Saved entries

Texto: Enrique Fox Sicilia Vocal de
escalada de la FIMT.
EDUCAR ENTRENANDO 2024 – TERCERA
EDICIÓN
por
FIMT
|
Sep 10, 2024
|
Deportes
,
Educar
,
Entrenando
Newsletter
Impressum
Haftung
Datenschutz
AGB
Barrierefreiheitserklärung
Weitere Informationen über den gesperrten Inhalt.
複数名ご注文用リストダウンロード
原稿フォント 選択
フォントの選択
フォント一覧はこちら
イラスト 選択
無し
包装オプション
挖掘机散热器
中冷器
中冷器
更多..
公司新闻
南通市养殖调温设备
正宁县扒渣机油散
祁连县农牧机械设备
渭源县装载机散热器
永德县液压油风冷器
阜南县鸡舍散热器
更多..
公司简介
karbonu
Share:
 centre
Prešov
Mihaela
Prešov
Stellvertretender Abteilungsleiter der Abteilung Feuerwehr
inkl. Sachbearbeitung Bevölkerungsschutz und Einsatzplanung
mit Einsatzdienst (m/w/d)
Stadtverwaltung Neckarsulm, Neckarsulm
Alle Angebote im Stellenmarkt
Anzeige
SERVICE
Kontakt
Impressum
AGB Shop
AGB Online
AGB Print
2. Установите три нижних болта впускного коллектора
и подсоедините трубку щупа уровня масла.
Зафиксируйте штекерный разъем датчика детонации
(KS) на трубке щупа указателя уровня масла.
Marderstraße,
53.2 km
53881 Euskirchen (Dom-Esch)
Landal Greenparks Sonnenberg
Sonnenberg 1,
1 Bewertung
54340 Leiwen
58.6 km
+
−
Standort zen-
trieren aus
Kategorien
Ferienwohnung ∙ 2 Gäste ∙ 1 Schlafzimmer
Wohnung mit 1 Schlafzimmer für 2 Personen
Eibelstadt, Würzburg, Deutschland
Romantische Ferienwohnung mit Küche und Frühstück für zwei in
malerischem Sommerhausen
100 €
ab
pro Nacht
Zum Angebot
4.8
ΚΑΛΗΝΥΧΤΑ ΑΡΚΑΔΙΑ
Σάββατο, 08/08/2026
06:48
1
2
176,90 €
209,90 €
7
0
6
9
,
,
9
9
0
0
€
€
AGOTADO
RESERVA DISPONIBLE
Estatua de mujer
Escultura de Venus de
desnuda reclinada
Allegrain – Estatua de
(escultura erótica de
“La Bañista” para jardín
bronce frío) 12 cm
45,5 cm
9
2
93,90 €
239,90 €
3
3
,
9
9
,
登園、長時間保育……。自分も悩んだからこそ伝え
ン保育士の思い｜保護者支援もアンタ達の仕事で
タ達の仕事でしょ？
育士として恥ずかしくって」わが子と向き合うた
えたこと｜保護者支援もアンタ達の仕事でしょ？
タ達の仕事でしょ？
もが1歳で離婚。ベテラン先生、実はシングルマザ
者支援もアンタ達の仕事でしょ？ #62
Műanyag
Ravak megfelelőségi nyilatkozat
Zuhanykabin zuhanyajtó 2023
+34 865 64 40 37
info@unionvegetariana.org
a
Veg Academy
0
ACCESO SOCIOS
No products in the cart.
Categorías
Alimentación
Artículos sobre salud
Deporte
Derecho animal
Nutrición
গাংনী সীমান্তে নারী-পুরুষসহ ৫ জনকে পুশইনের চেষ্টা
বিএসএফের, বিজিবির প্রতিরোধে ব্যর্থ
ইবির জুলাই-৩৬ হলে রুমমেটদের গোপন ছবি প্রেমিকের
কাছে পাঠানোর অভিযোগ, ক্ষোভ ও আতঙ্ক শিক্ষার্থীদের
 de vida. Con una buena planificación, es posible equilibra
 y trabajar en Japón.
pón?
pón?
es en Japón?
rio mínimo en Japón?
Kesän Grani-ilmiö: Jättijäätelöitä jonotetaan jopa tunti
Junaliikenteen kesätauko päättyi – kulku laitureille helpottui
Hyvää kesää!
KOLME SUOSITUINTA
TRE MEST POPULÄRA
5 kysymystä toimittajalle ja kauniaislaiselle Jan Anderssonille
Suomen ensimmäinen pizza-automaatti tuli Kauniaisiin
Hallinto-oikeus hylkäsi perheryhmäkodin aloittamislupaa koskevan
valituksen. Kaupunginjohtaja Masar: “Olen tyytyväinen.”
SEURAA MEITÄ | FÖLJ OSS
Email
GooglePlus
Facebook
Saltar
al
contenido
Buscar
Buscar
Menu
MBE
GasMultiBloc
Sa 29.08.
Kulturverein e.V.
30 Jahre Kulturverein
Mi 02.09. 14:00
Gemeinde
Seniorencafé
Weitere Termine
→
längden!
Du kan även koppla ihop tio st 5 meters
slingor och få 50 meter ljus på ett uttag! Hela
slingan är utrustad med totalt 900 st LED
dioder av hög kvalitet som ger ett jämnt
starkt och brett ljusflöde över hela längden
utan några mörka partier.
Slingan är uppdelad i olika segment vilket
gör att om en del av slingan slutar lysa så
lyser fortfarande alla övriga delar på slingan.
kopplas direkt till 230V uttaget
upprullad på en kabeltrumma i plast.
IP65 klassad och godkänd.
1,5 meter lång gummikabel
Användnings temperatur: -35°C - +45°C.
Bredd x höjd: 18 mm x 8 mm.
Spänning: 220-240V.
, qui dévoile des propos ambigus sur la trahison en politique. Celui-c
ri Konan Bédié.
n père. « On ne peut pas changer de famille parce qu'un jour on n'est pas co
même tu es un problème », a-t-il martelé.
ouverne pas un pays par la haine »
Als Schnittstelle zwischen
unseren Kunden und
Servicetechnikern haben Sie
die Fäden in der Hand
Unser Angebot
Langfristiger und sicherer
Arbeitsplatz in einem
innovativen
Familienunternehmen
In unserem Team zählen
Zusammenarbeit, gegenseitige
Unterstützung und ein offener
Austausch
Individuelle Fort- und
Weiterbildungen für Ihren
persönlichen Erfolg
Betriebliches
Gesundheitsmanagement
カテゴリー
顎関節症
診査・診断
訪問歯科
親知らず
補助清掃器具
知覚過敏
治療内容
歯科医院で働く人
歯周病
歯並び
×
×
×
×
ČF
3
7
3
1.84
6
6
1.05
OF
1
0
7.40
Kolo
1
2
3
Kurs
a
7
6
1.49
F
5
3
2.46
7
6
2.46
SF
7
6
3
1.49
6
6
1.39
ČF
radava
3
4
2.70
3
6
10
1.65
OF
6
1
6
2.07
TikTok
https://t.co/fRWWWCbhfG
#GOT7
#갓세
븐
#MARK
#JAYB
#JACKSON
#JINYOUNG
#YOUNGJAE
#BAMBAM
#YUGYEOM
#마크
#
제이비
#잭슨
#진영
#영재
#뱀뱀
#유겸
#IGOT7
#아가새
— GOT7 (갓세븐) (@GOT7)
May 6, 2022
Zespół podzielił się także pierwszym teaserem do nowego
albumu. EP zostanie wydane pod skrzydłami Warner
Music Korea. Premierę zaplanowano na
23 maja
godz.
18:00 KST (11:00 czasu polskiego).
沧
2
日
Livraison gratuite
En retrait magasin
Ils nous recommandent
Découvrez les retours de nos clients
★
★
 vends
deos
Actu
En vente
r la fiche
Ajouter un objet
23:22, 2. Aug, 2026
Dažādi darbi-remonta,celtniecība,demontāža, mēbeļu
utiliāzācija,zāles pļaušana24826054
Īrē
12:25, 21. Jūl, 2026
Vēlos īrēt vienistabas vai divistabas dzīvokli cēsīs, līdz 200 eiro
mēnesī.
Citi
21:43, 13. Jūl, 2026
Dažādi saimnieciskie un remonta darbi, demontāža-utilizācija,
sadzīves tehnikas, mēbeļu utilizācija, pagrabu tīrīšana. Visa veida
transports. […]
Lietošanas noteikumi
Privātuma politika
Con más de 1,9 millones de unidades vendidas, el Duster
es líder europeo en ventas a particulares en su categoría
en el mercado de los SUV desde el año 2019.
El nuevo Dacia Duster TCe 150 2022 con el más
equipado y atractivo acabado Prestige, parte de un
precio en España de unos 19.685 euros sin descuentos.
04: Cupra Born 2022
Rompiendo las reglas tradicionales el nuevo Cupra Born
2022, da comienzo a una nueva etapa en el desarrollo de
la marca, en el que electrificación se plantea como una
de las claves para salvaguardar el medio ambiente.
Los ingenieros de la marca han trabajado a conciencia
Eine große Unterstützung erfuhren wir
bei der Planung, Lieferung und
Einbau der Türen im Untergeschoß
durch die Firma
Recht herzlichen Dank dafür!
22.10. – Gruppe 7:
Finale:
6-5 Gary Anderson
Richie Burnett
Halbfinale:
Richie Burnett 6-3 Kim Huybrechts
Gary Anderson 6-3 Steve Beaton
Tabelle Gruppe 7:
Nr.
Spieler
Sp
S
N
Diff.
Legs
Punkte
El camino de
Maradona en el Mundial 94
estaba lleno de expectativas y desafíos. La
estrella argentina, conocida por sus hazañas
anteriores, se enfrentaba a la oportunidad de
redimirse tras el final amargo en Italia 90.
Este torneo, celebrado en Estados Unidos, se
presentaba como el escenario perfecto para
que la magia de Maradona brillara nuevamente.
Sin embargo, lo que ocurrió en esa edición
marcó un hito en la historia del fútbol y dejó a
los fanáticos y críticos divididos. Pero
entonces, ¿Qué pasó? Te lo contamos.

> REQUEST: Report every line in the data above that contains the word "marca". Letter case counts.

> EXPECTED OUTPUT:
la marca, en el que electrificación se plantea como una
Los ingenieros de la marca han trabajado a conciencia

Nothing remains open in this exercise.